Duplicate the data below word for word, beginning with the line that contains "state / province: New Mexico" and ending with the final line of the data, including both of those lines.

# Stored dataset entries:

━━━━

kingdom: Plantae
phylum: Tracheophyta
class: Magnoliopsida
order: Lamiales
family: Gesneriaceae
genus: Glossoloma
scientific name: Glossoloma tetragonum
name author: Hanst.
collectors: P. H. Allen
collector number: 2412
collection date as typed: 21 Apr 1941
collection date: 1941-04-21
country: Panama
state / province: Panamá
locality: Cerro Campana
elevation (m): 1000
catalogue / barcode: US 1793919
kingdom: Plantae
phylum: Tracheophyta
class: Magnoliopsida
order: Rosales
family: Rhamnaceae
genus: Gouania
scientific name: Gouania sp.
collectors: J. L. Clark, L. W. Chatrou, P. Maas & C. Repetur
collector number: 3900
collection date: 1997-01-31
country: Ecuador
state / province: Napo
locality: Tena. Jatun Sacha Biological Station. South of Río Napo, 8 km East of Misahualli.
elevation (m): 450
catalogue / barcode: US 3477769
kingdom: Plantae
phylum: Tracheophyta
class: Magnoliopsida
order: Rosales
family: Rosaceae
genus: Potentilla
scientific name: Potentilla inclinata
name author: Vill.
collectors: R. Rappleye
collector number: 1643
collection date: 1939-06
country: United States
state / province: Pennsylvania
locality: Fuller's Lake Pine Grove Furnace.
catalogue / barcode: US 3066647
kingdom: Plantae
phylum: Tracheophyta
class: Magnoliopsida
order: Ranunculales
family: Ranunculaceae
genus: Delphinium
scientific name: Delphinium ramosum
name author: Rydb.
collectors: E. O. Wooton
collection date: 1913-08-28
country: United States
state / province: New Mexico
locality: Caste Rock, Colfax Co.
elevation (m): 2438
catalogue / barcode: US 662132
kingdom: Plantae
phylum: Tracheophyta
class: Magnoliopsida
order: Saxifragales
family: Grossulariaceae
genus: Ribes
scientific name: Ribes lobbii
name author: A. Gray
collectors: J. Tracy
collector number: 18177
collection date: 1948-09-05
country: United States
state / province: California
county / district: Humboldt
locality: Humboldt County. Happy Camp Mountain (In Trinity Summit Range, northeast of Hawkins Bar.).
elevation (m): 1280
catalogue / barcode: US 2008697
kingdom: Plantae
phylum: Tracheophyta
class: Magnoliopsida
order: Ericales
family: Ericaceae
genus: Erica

━━━━

# SOLVED EXERCISE:
state / province: New Mexico
locality: Caste Rock, Colfax Co.
elevation (m): 2438
catalogue / barcode: US 662132
kingdom: Plantae
phylum: Tracheophyta
class: Magnoliopsida
order: Saxifragales
family: Grossulariaceae
genus: Ribes
scientific name: Ribes lobbii
name author: A. Gray
collectors: J. Tracy
collector number: 18177
collection date: 1948-09-05
country: United States
state / province: California
county / district: Humboldt
locality: Humboldt County. Happy Camp Mountain (In Trinity Summit Range, northeast of Hawkins Bar.).
elevation (m): 1280
catalogue / barcode: US 2008697
kingdom: Plantae
phylum: Tracheophyta
class: Magnoliopsida
order: Ericales
family: Ericaceae
genus: Erica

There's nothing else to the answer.